Employment At-Will: At all times during your employment with BMS, you will be an employee at-will, you acknowledge and agree that you are employed at-will, and you and BMS are free to terminate the employment relationship at any time with or without Cause and with or without notice.
BMS Employee Confidential Information Agreement: As a condition of your employment, you will be required to electronically execute a Confidential Information Agreement. A sample of this agreement is enclosed for your review. For the sake of clarity, the Confidential Information Agreement will not be effective until the Closing.

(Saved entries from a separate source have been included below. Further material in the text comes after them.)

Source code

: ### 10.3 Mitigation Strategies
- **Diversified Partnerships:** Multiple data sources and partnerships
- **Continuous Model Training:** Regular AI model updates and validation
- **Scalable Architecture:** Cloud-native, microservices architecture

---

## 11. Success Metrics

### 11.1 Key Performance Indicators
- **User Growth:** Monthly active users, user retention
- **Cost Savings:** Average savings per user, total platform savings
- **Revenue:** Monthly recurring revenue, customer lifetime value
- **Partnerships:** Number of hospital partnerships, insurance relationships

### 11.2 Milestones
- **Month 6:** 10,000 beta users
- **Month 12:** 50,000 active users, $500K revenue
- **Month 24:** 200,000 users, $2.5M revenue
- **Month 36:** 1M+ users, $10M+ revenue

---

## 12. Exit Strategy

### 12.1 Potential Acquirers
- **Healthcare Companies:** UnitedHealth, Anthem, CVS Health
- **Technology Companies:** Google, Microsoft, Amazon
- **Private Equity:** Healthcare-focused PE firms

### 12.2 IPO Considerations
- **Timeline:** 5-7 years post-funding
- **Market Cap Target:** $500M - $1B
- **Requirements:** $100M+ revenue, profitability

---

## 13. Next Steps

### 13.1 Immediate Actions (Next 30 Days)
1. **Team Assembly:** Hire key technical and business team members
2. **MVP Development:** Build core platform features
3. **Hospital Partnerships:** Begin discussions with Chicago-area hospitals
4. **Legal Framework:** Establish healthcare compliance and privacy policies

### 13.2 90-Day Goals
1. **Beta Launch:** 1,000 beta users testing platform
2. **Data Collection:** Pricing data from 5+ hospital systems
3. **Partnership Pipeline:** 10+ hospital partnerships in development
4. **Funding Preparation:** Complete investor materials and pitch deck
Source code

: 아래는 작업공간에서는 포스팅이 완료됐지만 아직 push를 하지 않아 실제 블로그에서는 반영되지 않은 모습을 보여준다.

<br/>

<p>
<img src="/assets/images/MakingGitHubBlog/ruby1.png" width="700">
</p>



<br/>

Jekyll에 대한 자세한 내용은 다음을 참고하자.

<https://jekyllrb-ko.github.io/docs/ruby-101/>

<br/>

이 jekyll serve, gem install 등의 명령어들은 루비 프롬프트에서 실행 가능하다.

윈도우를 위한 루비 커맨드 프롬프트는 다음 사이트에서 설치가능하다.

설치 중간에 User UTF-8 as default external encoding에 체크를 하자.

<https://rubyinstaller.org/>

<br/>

We look forward to you continuing with the company as a leader. Bristol-Myers Squibb will require a response to this offer verbally or via email no later than the close of business on May 31, 2019.
/s/ Ann Powell
Chief Human Resources Officer
ACKNOWLEDGED AND AGREED
“Cause” means your dishonesty, fraud, insubordination, willful misconduct, refusal to perform services (for any reason other than illness or incapacity), material violation of Company policy, material breach of an employment or similar agreement, misappropriation of Company property, in each case that has not been cured, if curable, within ten (10) days after a written notice is delivered to you by the Company, which specifically identifies the manner in which the Company believes that Cause exists; provided, that (1) in the event of a dispute, no claim by the Company that Cause exists shall be given effect unless the Board determines that it has been established by clear and convincing evidence that Cause exists and a resolution to that effect is adopted by the affirmative vote of not less than seventy five percent (75%) of the entire membership of the Board (after reasonable notice to you and an opportunity for you, together with your counsel, to be heard by the Board) and (2) for purposes of this proviso, references to the “Board” shall, at any time at which the Company is not the ultimate parent entity of the controlled group that includes the Company, mean the board of directors of the ultimate parent entity of such controlled group.

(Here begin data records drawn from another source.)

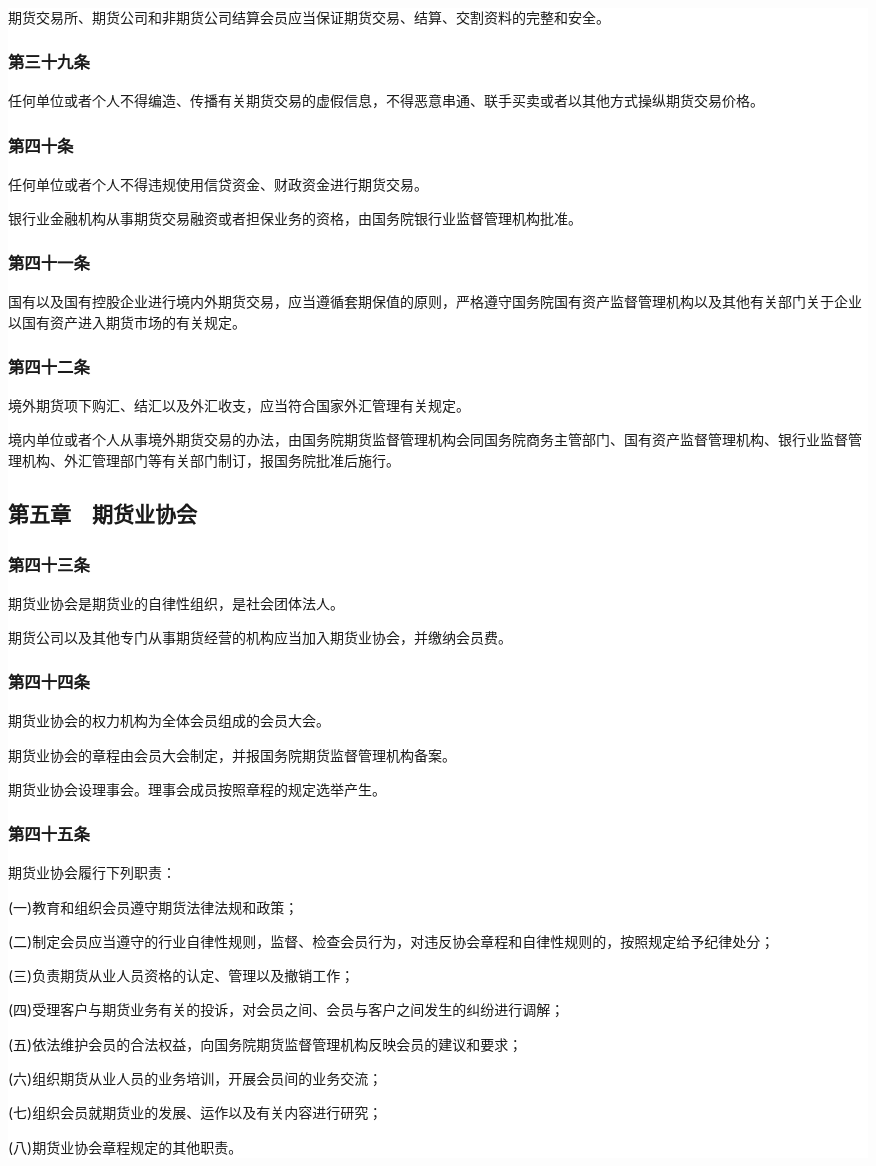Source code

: 期货交易所、期货公司和非期货公司结算会员应当保证期货交易、结算、交割资料的完整和安全。

### 第三十九条

任何单位或者个人不得编造、传播有关期货交易的虚假信息，不得恶意串通、联手买卖或者以其他方式操纵期货交易价格。

### 第四十条

任何单位或者个人不得违规使用信贷资金、财政资金进行期货交易。

银行业金融机构从事期货交易融资或者担保业务的资格，由国务院银行业监督管理机构批准。

### 第四十一条

国有以及国有控股企业进行境内外期货交易，应当遵循套期保值的原则，严格遵守国务院国有资产监督管理机构以及其他有关部门关于企业以国有资产进入期货市场的有关规定。

### 第四十二条

境外期货项下购汇、结汇以及外汇收支，应当符合国家外汇管理有关规定。

境内单位或者个人从事境外期货交易的办法，由国务院期货监督管理机构会同国务院商务主管部门、国有资产监督管理机构、银行业监督管理机构、外汇管理部门等有关部门制订，报国务院批准后施行。

## 第五章　期货业协会

### 第四十三条

期货业协会是期货业的自律性组织，是社会团体法人。

期货公司以及其他专门从事期货经营的机构应当加入期货业协会，并缴纳会员费。

### 第四十四条

期货业协会的权力机构为全体会员组成的会员大会。

期货业协会的章程由会员大会制定，并报国务院期货监督管理机构备案。

期货业协会设理事会。理事会成员按照章程的规定选举产生。

### 第四十五条

期货业协会履行下列职责：

(一)教育和组织会员遵守期货法律法规和政策；

(二)制定会员应当遵守的行业自律性规则，监督、检查会员行为，对违反协会章程和自律性规则的，按照规定给予纪律处分；

(三)负责期货从业人员资格的认定、管理以及撤销工作；

(四)受理客户与期货业务有关的投诉，对会员之间、会员与客户之间发生的纠纷进行调解；

(五)依法维护会员的合法权益，向国务院期货监督管理机构反映会员的建议和要求；

(六)组织期货从业人员的业务培训，开展会员间的业务交流；

(七)组织会员就期货业的发展、运作以及有关内容进行研究；

(八)期货业协会章程规定的其他职责。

“Good Reason” means, the occurrence of any of the following events, unless you have consented in writing thereto:
a material reduction in your (1) annual base salary or (2) target annual cash incentive compensation opportunity and target annual equity incentive compensation opportunity, in the aggregate, each as in effect at such time;
a material diminution in your duties and responsibilities (other than temporarily while you are physically or mentally incapacitated or as required by applicable law) or assignment to you of any duties inconsistent with your status as an officer or member of the Leadership Team of the Company;
a material adverse change in your reporting relationships; or
a relocation of your primary work location that results in an increase to your one-way commute by 30 miles or more; or
Celgene (or its successor) fails to timely pay to you any amounts due under the Gross Up Plan as described in the Agreement.
provided, that you shall not be deemed to terminate employment for Good Reason unless (I) within ninety (90) days after the initial occurrence of the event triggering Good Reason, you deliver written notice to the Company of your intention to terminate your employment for Good Reason which specifies in reasonable detail the circumstances claimed to give rise to your right to terminate employment for Good Reason, (II) the Company fails to cure or correct such conduct or condition within thirty (30) days following receipt of such notice, and (III) your date of termination occurs within ninety (90) days after the end of the cure period described in clause (II).